Search the entries for the word "evenodd". Copy every line that holds it.

Saved entries
• • •
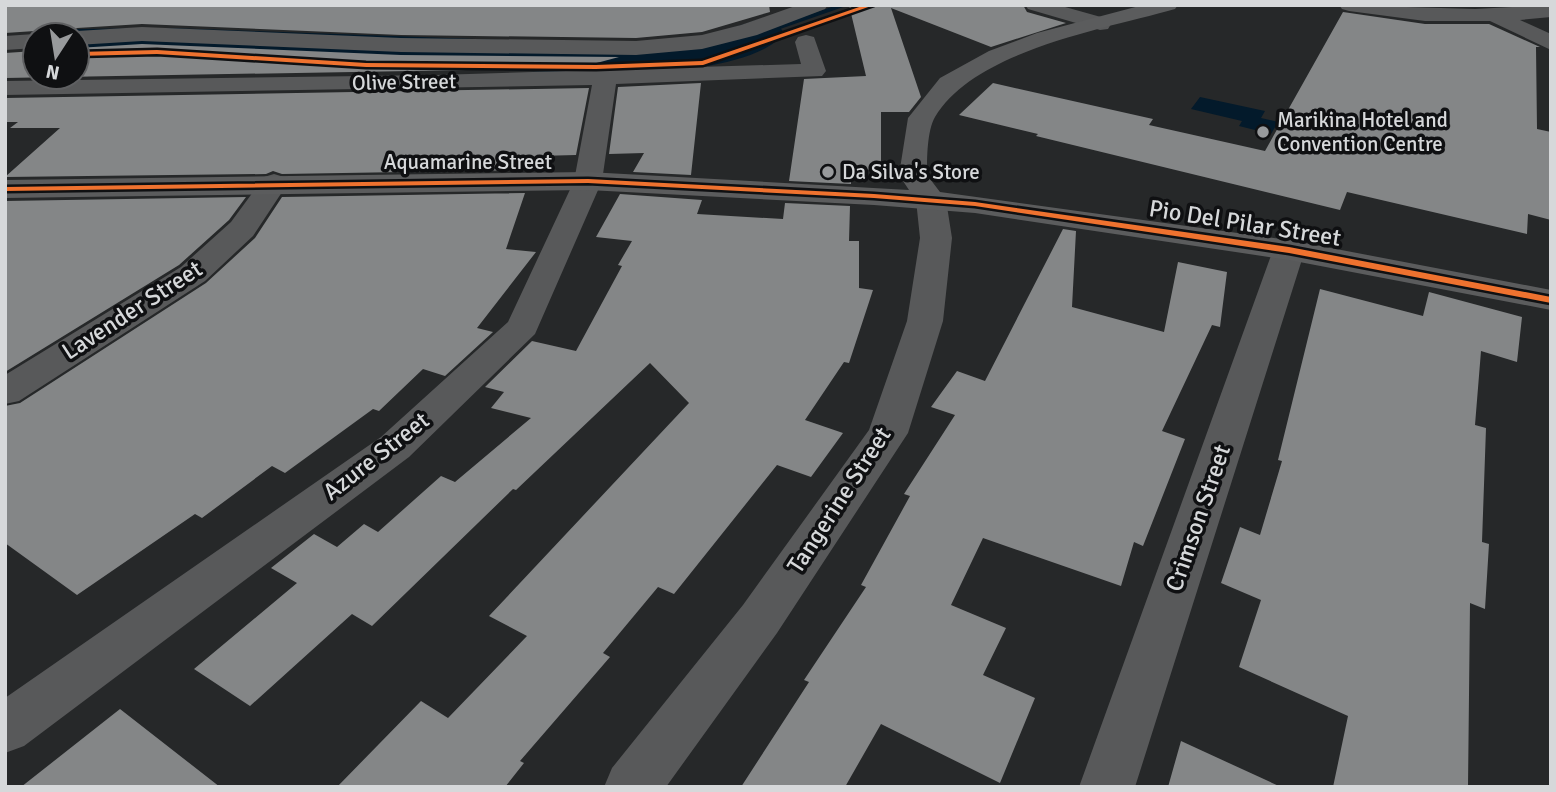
<svg xmlns="http://www.w3.org/2000/svg" width="1556" height="792" viewBox="0 0 1556 792" font-family="Signika,sans-serif">
<style>
.water{fill:#031a2b}
.lines{fill:none;stroke-linecap:round;stroke-linejoin:round}
.stream{fill:#031a2b;fill-rule:evenodd}
.river{fill:#031a2b;fill-rule:evenodd}
.building{fill:#848687}
.street{fill:#58595a;fill-rule:evenodd}
.secondary{fill:#5b5c5d;fill-rule:evenodd}
.cycleway-casing{stroke:#0f1012;stroke-width:5}
.cycleway{fill:#ef722f;fill-rule:evenodd}
.poi-dot{fill:#989a9c;stroke:#0f1012;stroke-width:2.5}
.labels{text-anchor:middle;dominant-baseline:central;stroke-width:7;stroke-linejoin:round;paint-order:stroke}
.far-street-label{font-size:21px;fill:#d6d8da;stroke:#0f1012}
.far-poi-label{font-size:21px;fill:#d6d8da;stroke:#0f1012;text-anchor:start}
.street-label{font-size:24px;fill:#d6d8da;stroke:#0f1012}
</style>
<rect width="100%" height="100%" fill="#262829"/>
<path class="water" d="M1200,97L1265,111L1261,118L1278,122L1271,134L1239,126L1242,121L1191,109Z"/>
<g class="lines">
<path class="stream" d="M837,5H849L763,35L756,33Z"/>
<path class="river" d="M760,19L777,23L784,33C762,64 680,70 643,75L170,58L77,59V35H59L77,29L170,28L643,45L704,37Z"/>
</g>
<path class="building" d="M5,5H769L770,12L702,32L636,38L401,35L142,24L77,28L66,35H41L35,31L5,33Z
M849,5H1023L1027,12L1066,23L991,47L891,8L921,97L909,112H881V170L851,169V184L789,181L804,79L866,76Z
M1343,12L1425,24H1489L1540,47H1536L1537,129L1551,132V220L1528,214L1527,234L1347,192L1340,210L1036,136L1038,134L959,115L993,83L1153,119L1149,125L1265,151Z
M142,44L401,55L619,57L578,68L5,78V53L35,51V77H77V48Z
M701,83L691,175L633,172L644,153L609,154L618,87Z
M589,88L576,155L538,156L533,170L282,174L273,171L266,174L5,177L60,128H10L18,122H5V98Z
M525,193L506,249L536,252L477,328L493,332L445,376L423,369L379,411L373,409L285,473L272,466L202,518L195,514L77,595L5,543V406L20,403L206,283L255,238L282,197Z
M620,194L702,200L697,214L783,219L785,203L850,206L849,241H859V288L873,290L849,363L844,362L805,420L843,433L811,477L777,465L674,594L658,587L603,653L610,657L520,761L524,763L505,787H337L421,701L448,718L527,636L489,616L689,403L650,363L516,490L513,489L372,626L352,614L250,706L194,669L297,583L271,568L314,534L337,547L364,524L378,532L441,476L455,482L531,418L491,408L504,392L485,387L532,341L576,351L622,266L618,265L632,241L596,237Z
M246,197L229,220L179,265L5,372V201Z
M1063,229L1076,231L1072,307L1164,332L1178,262L1227,272L1220,327L1212,325L1162,431L1185,439L1143,546L1134,542L1121,586L983,538L951,605L1006,628L983,675L1035,698L1000,783L881,724L845,787H741L809,682L804,680L866,587L861,585L910,496L904,494L955,415L931,407L957,371L985,381Z
M1320,289L1423,316L1429,292L1522,317L1517,362L1481,351L1475,425L1486,428L1482,542L1489,544L1485,609L1470,603L1468,787H1333L1348,716L1239,667L1261,600L1221,583L1240,527L1260,535L1282,461L1278,460Z
M120,709L220,787H21Z
M1181,741L1281,787H1168Z"/>
<g class="lines">
<path class="street" d="M798,5H828L825,9L757,35L702,49L636,55L401,52L142,41L77,45V35H68L77,31L142,27L401,38L636,41L702,35L741,25Z
M1025,5H1058L1108,19L1111,24L1108,29L1100,30L1028,9Z
M1339,5L1475,9L1551,5V17L1520,20L1551,34V50L1490,21H1425L1349,11L1342,9Z
M35,34L38,35H35V48L5,50V36Z
M806,35L814,37L826,71L822,76L616,84L602,181L535,334L409,457L24,746L5,753V698L381,437L508,322L574,181L592,85L5,95V81L436,75L801,64L795,42L798,37Z
M274,174L284,177L288,183L253,236L205,281L19,401L5,404V375L181,267L231,222L264,177Z
M931,191L941,194L946,200L952,238L943,321L908,433L777,633L666,787H604L612,768L743,605L869,430L907,321L920,238L916,200L921,194Z
M1289,240L1300,243L1305,250L1135,787H1079L1273,250L1278,243Z"/>
<path class="secondary" d="M1143,5H1178L1175,9C1105,29 975,50 935,117C927,131 927,158 927,175L940,192L1289,240L1551,290V310L1289,260L975,213L874,205L588,190L5,198V180L588,172L909,190L899,175L908,118L940,78L989,51L1037,33Z"/>
<g class="cycleway-casing">
<path id="cycleway" d="M865,5H874L703,65L596,69L366,67L157,54L77,56V52L157,50L366,63L596,65L702,61Z
M588,179L874,194L975,202L1289,247L1551,297V303L1289,253L975,206L874,198L588,183L5,191V187Z"/>
</g>
<use href="#cycleway" class="cycleway"/>
</g>
<g class="poi-dot">
<circle cx="1263" cy="132" r="7"/>
<circle cx="828" cy="172" r="7"/>
</g>
<g class="labels">
<g class="far-street-label">
<text transform="translate(404 82) rotate(-1)">Olive Street</text>
<text x="468" y="162">Aquamarine Street</text>
</g>
<g class="far-poi-label">
<text x="1277" y="120">Marikina Hotel and<tspan x="1277" dy="24">Convention Centre</tspan></text>
<text x="842" y="172">Da Silva's Store</text>
</g>
<g class="street-label">
<text transform="translate(1245 223) rotate(9)">Pio Del Pilar Street</text>
<text transform="translate(132 310) rotate(-33)">Lavender Street</text>
<text transform="translate(376 456) rotate(-38)">Azure Street</text>
<text transform="translate(839 500) rotate(-57)">Tangerine Street</text>
<text transform="translate(1198 518) rotate(-71)">Crimson Street</text>
</g>
</g>
<rect width="1556" height="792" fill="none" stroke="#d6d8da" stroke-width="14"/>
<g transform="translate(56 56) rotate(192)"><circle r="33" fill="#0f1012" stroke="#5f6062" stroke-width="2"/>
<path d="M0-5L12 26L0 18L-12 26Z" fill="#989a9c"/>
<text y="-10" font-size="19" font-weight="bold" text-anchor="middle" fill="#d6d8da">N</text>
</g>
</svg>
• • •
### Exercise answer
.stream{fill:#031a2b;fill-rule:evenodd}
.river{fill:#031a2b;fill-rule:evenodd}
.street{fill:#58595a;fill-rule:evenodd}
.secondary{fill:#5b5c5d;fill-rule:evenodd}
.cycleway{fill:#ef722f;fill-rule:evenodd}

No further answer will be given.